Less than two weeks ago, Qwest Communications (NYSE: Q) and CenturyTel, Inc. (NYSE: CTL) announced a merger that would result in CenturyTel owning 50.5% of the combined company for a deal valued at around $22 billion once Qwest’s debt was included. Qwest shares jumped on the news, and CenturyTel shares fell. Both stocks are up today following their earnings announcements this morning.

Qwest earnings included EPS of $0.02, compared with EPS estimates of $0.09. Qwest posted earnings per share of $0.12 in the same period a year ago. Excluding a charge for Medicare-related tax changes, Qwest’s earnings totaled $0.10 a share.
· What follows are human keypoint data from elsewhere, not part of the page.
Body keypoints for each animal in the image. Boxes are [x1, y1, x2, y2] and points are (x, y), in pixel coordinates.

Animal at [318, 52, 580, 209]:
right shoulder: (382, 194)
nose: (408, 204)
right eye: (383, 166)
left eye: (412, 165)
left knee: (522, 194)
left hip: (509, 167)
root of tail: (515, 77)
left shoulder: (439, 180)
Q stock revenues for the quarter totaled $2.97 billion, slightly higher than estimates of $2.94 billion.

CenturyTel, which is re-branding itself as CenturyLink, reported earnings including EPS of $0.93, up more than 13% from $0.82 in the first quarter earnings of 2009. CTL stock revenues nearly tripled to $1.8 billion, primarily on the addition of revenues from Embarq, which CenturyTel purchased last year from Sprint Nextel Corp. (NYSE: S). The Embarq contribution was $1.255 billion, while CenturyTel’s own operations brought in about $545 million, down from $635.4 million a year ago.
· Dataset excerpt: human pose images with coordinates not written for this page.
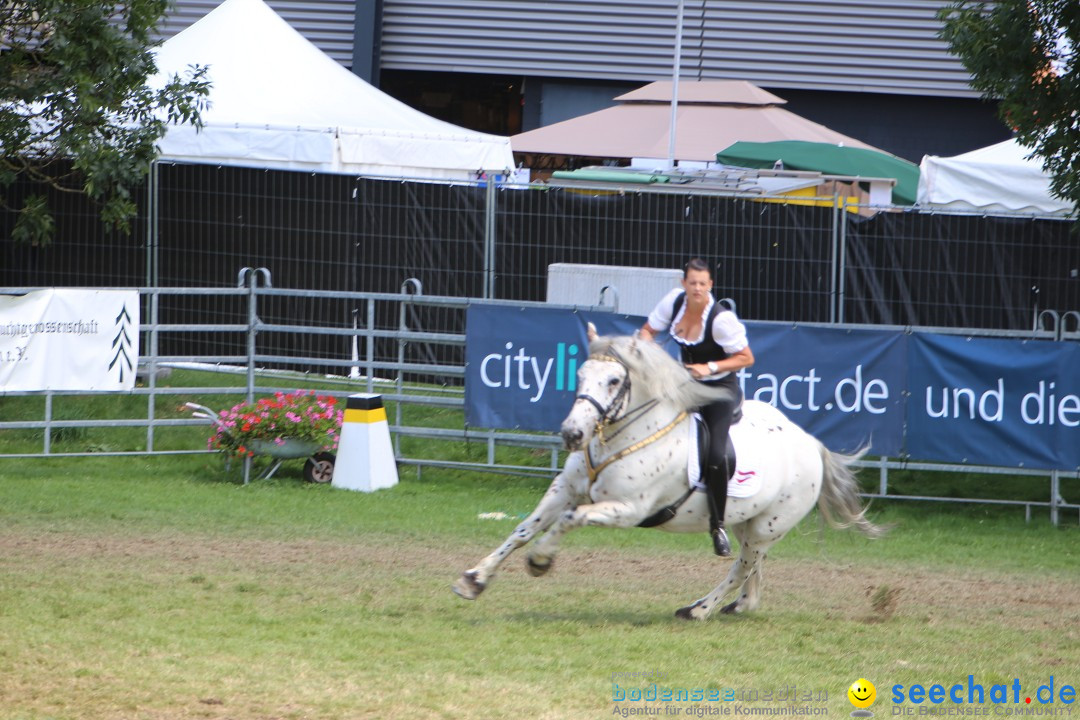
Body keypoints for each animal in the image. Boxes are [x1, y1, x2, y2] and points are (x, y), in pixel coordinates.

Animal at [451, 325, 881, 621]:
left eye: (614, 380)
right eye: (580, 375)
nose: (572, 434)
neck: (621, 438)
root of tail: (812, 444)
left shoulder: (626, 510)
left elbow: (570, 520)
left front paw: (541, 561)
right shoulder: (566, 488)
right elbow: (523, 529)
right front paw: (474, 580)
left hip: (768, 527)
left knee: (741, 566)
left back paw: (699, 609)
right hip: (749, 521)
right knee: (752, 567)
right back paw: (740, 606)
CenturyTel blamed the revenue decline on customer losses in its landline business. The company added 70,000 broadband customers in the quarter, but did not specify how many it lost other than to say access lines subscriber numbers fell 8.4% compared with a year ago while high-speed Internet subscriber numbers rose 8.9%.
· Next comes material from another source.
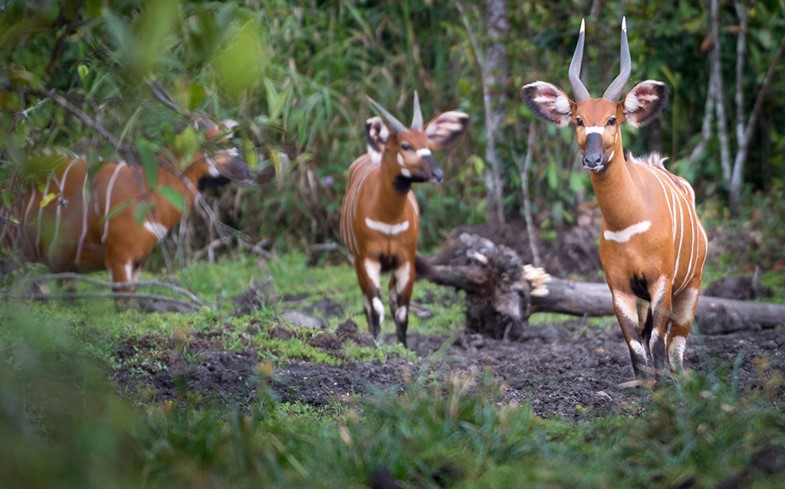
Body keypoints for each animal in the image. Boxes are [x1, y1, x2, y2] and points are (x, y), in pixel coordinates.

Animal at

Qwest landline subscriber numbers fell 11% compared with a year ago, but both broadband and wireless subscriber numbers increased. Still, wireless subscriber numbers total only 922,000 out of more than 285 million total US subscribers

Wireless phones and smartphones are the growth areas in telecommunications, and the Qwest-CenturyTel tie-up claims less than half a percent of US subscribers. The uptick in broadband and high-speed Internet is good, but the competition in that business will get tougher. But the main problem is that landline subscribers are on the endangered species list and there is no turning back from that.

CenturyTel offered second quarter guidance of revenues in the range of $1.745-$1.775 billion and diluted EPS of $0.81-$0.85, pretty much in line with current analysts’ expectations. For the full year, CenturyTel is saying that operating revenues will decline less than previously projected by about a percentage point and that EPS will rise from $3.10-$3.20 to $3.20-$3.30.

Qwest is also guiding revenue losses to be less than previously projected. The company said that it now expects declines to improve to a “low- to mid-single digit rate by the fourth quarter.” That’s what passes for good news in the landline business these days.